In the case of a sole proprietor, it may be academic whether a claimed deduction is disallowed or offset by an inclusion in income, see P.P. Sweeten, 3 B.T.A. 37; Fellipo Dicenso, 11 B.T.A. 620; O.D. 998; 5 C.B. 86, yet the fact remains that it is not income.

Is the present case any different in principle because the petitioner, a 32 per cent general partner, alone managed and lived at the hotel while the other partners, owning 68 per cent interests, lived in another city, and does it require a holding that a part of the value of his meals and lodging is taxable income? The distinction, if any, is difficult to perceive. Partners cannot be employees for the purpose of salaries and their ‘salaries‘ are not deductible expenses of the business; neither are the meals and lodging of a managing partner compensation for his services, the reason throughout being that one cannot employ or compensate himself.

A hotel and an ocean liner are comparable for present purposes. Each must have someone in charge at all times. His meals and loading are a part of the ordinary and necessary expense of operating. They are still ordinary and necessary expenses of operating even though this officer is the owner or one of a group of owners. He is there, not for his own personal convenience and benefit so that his expenses are primarily living expenses, but to operate the vessel or the hotel. It is in accordance with sections 22 and 23 of the Internal Revenue Code that the expenses of operation be computed without eliminating small portions of depreciation, cost of food, wages, and general expenses to represent the cost of his meals and lodging and that he be not taxed with the value of his meals and lodging. There may be other similar examples where the business features of a dual item outweighs its personal living expense aspects.

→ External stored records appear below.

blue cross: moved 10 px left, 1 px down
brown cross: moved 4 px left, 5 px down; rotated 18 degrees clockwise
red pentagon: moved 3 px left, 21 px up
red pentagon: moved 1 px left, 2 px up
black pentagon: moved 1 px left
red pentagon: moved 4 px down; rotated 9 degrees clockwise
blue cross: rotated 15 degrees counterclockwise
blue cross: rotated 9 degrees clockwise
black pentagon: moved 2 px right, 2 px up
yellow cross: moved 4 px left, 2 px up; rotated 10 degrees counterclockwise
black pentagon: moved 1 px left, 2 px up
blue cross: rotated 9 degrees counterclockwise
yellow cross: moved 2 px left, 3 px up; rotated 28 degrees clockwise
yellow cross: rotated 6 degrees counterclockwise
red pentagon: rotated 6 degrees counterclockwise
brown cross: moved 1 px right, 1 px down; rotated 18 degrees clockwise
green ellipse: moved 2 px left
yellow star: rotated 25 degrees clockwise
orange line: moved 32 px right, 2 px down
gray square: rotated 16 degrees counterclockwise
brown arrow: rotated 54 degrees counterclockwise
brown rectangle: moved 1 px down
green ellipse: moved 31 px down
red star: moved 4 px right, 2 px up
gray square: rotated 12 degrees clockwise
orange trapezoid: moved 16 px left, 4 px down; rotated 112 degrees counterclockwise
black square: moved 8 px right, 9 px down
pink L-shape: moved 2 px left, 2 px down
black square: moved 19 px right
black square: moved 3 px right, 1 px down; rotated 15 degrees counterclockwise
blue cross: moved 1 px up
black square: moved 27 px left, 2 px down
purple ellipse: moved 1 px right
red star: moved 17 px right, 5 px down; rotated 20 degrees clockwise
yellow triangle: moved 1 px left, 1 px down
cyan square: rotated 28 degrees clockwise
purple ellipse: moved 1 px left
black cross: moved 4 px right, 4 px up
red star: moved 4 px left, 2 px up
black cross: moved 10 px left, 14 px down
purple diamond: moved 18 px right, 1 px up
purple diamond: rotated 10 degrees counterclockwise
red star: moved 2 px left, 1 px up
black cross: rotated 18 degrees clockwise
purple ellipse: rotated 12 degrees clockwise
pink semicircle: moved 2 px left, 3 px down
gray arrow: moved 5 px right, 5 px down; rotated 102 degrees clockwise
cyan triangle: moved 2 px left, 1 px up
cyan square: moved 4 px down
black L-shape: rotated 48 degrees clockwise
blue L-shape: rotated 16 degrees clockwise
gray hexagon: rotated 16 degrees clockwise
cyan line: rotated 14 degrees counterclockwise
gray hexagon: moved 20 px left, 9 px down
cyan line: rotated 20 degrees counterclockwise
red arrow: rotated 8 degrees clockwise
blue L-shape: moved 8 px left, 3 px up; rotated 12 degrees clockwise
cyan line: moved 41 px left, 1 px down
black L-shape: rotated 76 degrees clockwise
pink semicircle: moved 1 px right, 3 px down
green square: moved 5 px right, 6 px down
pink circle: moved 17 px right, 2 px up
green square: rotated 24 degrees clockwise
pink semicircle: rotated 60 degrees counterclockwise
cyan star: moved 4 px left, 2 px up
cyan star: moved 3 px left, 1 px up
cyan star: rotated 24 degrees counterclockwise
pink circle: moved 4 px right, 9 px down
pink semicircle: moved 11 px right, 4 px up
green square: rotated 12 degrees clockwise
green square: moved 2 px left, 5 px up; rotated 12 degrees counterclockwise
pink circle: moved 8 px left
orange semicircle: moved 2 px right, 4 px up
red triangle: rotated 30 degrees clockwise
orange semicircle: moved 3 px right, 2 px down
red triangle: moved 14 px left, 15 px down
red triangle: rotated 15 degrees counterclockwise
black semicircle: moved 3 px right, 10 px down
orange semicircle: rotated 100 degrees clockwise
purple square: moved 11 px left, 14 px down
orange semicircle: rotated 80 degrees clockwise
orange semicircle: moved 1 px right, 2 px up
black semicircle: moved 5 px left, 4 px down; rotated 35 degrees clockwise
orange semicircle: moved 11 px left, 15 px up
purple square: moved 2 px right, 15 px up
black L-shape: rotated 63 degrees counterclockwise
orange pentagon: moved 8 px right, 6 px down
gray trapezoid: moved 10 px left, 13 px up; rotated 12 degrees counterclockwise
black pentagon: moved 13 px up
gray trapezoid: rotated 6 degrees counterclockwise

This result does no violence to Regulations 111, section 29.22(a)-3. For example, that regulation is intended to apply to compensation received by one person for personal services to another, while here the petitioner renders the services to himself. Furthermore, it would do the Commissioner no good to reason that although the petitioner furnished himself meals and lodging to the extend of 32 per cent of the total, nevertheless, he received the other 68 per cent as compensation for personal services rendered to the other partners and that 68 per cent of the value of his meals and lodging is taxable income under the regulation. If that reasoning were sound, it would follow necessarily that the petitioner was ‘employed‘ by his associates and the 68 per cent would not be taxable because furnished ‘for the convenience of the employer‘ within the meaning of the same regulation. The Commissioner concedes that he boarded and lodged in the hotel for the convenience of the partnership. The regulation refers throughout to employees, persons who received compensation for services, and if the petitioner were an employee under the taxing part of the regulation, he would also have to be an employee under the exempting sentence of the same regulation. The Commissioner erred in holding that the petitioner received taxable income from the meals and lodging. Helvering v. Independent Life Ins. Co., supra.

Reviewed by the Court.

Decision will be entered under Rule 50.